[PROVIDED INFORMATION]
········
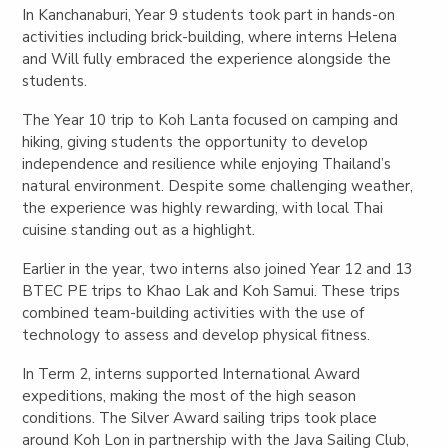
In Kanchanaburi, Year 9 students took part in hands-on
activities including brick-building, where interns Helena
and Will fully embraced the experience alongside the
students.
The Year 10 trip to Koh Lanta focused on camping and
hiking, giving students the opportunity to develop
independence and resilience while enjoying Thailand’s
natural environment. Despite some challenging weather,
the experience was highly rewarding, with local Thai
cuisine standing out as a highlight.
Earlier in the year, two interns also joined Year 12 and 13
BTEC PE trips to Khao Lak and Koh Samui. These trips
combined team-building activities with the use of
technology to assess and develop physical fitness.
In Term 2, interns supported International Award
expeditions, making the most of the high season
conditions. The Silver Award sailing trips took place
around Koh Lon in partnership with the Java Sailing Club,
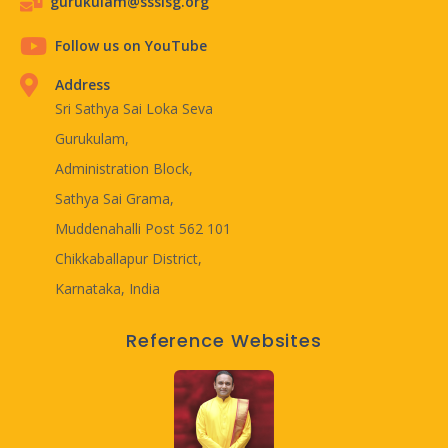
gurukulam@ssslsg.org
Follow us on YouTube
Address
Sri Sathya Sai Loka Seva
Gurukulam,
Administration Block,
Sathya Sai Grama,
Muddenahalli Post 562 101
Chikkaballapur District,
Karnataka, India
Reference Websites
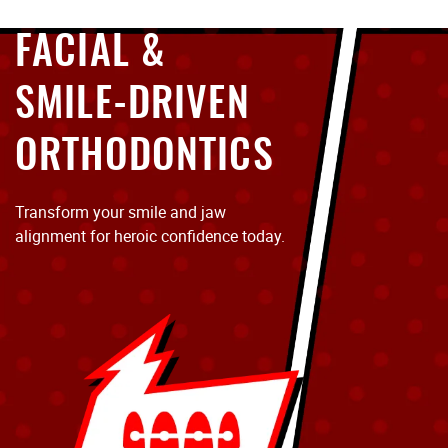
FACIAL &
SMILE-DRIVEN
ORTHODONTICS
Transform your smile and jaw
alignment for heroic confidence today.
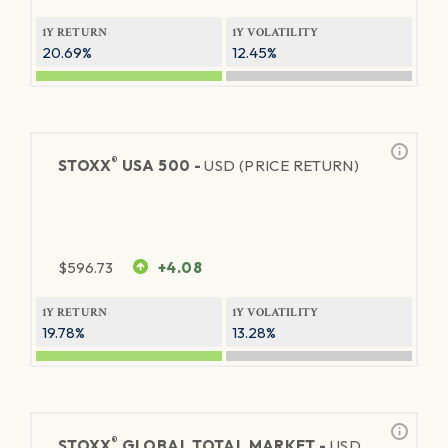
1Y RETURN
1Y VOLATILITY
20.69%
12.45%
®
STOXX
USA 500 -
USD (PRICE RETURN)
$
596.73
+4.08
1Y RETURN
1Y VOLATILITY
19.78%
13.28%
®
STOXX
GLOBAL TOTAL MARKET -
USD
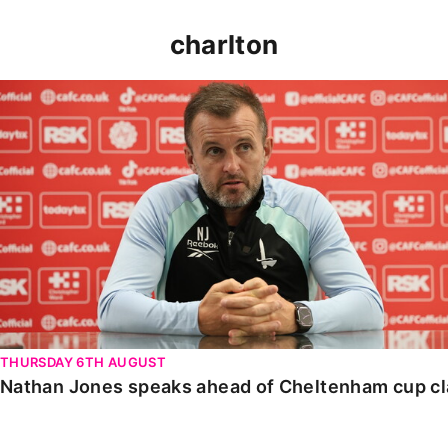
charlton
Nathan Jones speaks ahead of Cheltenham cup clash
THURSDAY 6TH AUGUST
Nathan Jones speaks ahead of Cheltenham cup c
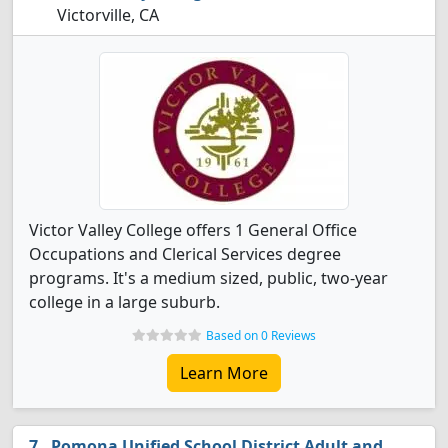
Victorville, CA
Victor Valley College offers 1 General Office
Occupations and Clerical Services degree
programs. It's a medium sized, public, two-year
college in a large suburb.
Based on 0 Reviews
Learn More
Pomona Unified School District Adult and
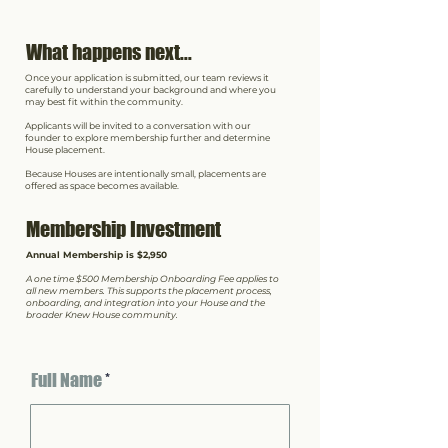
What happens next...
Once your application is submitted, our team reviews it
carefully to understand your background and where you
may best fit within the community.
Applicants will be invited to a conversation with our
founder to explore membership further and determine
House placement.
Because Houses are intentionally small, placements are
offered as space becomes available.
Membership Investment
Annual Membership is $2,950
A one time $500 Membership Onboarding Fee applies to
all new members. This supports the placement process,
onboarding, and integration into your House and the
broader Knew House community.
Full Name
········
[WHAT THIS TASK INVOLVES] Write out every line of text read from the records above as a JSON list of strings, one string per line. Skip blank lines and leave the pictures out.

[RESULT OF THIS EXERCISE]
[
  "In Kanchanaburi, Year 9 students took part in hands-on",
  "activities including brick-building, where interns Helena",
  "and Will fully embraced the experience alongside the",
  "students.",
  "The Year 10 trip to Koh Lanta focused on camping and",
  "hiking, giving students the opportunity to develop",
  "independence and resilience while enjoying Thailand’s",
  "natural environment. Despite some challenging weather,",
  "the experience was highly rewarding, with local Thai",
  "cuisine standing out as a highlight.",
  "Earlier in the year, two interns also joined Year 12 and 13",
  "BTEC PE trips to Khao Lak and Koh Samui. These trips",
  "combined team-building activities with the use of",
  "technology to assess and develop physical fitness.",
  "In Term 2, interns supported International Award",
  "expeditions, making the most of the high season",
  "conditions. The Silver Award sailing trips took place",
  "around Koh Lon in partnership with the Java Sailing Club,",
  "gurukulam@ssslsg.org",
  "Follow us on YouTube",
  "Address",
  "Sri Sathya Sai Loka Seva",
  "Gurukulam,",
  "Administration Block,",
  "Sathya Sai Grama,",
  "Muddenahalli Post 562 101",
  "Chikkaballapur District,",
  "Karnataka, India",
  "Reference Websites",
  "FACIAL &",
  "SMILE-DRIVEN",
  "ORTHODONTICS",
  "Transform your smile and jaw",
  "alignment for heroic confidence today.",
  "1Y RETURN",
  "1Y VOLATILITY",
  "20.69%",
  "12.45%",
  "®",
  "STOXX",
  "USA 500 -",
  "USD (PRICE RETURN)",
  "$",
  "596.73",
  "+4.08",
  "1Y RETURN",
  "1Y VOLATILITY",
  "19.78%",
  "13.28%",
  "®",
  "STOXX",
  "GLOBAL TOTAL MARKET -",
  "USD",
  "charlton",
  "Nathan Jones speaks ahead of Cheltenham cup clash",
  "THURSDAY 6TH AUGUST",
  "Nathan Jones speaks ahead of Cheltenham cup c",
  "Victorville, CA",
  "Victor Valley College offers 1 General Office",
  "Occupations and Clerical Services degree",
  "programs. It's a medium sized, public, two-year",
  "college in a large suburb.",
  "Based on 0 Reviews",
  "Learn More",
  "Pomona Unified School District Adult and",
  "What happens next...",
  "Once your application is submitted, our team reviews it",
  "carefully to understand your background and where you",
  "may best fit within the community.",
  "Applicants will be invited to a conversation with our",
  "founder to explore membership further and determine",
  "House placement.",
  "Because Houses are intentionally small, placements are",
  "offered as space becomes available.",
  "Membership Investment",
  "Annual Membership is $2,950",
  "A one time $500 Membership Onboarding Fee applies to",
  "all new members. This supports the placement process,",
  "onboarding, and integration into your House and the",
  "broader Knew House community.",
  "Full Name"
]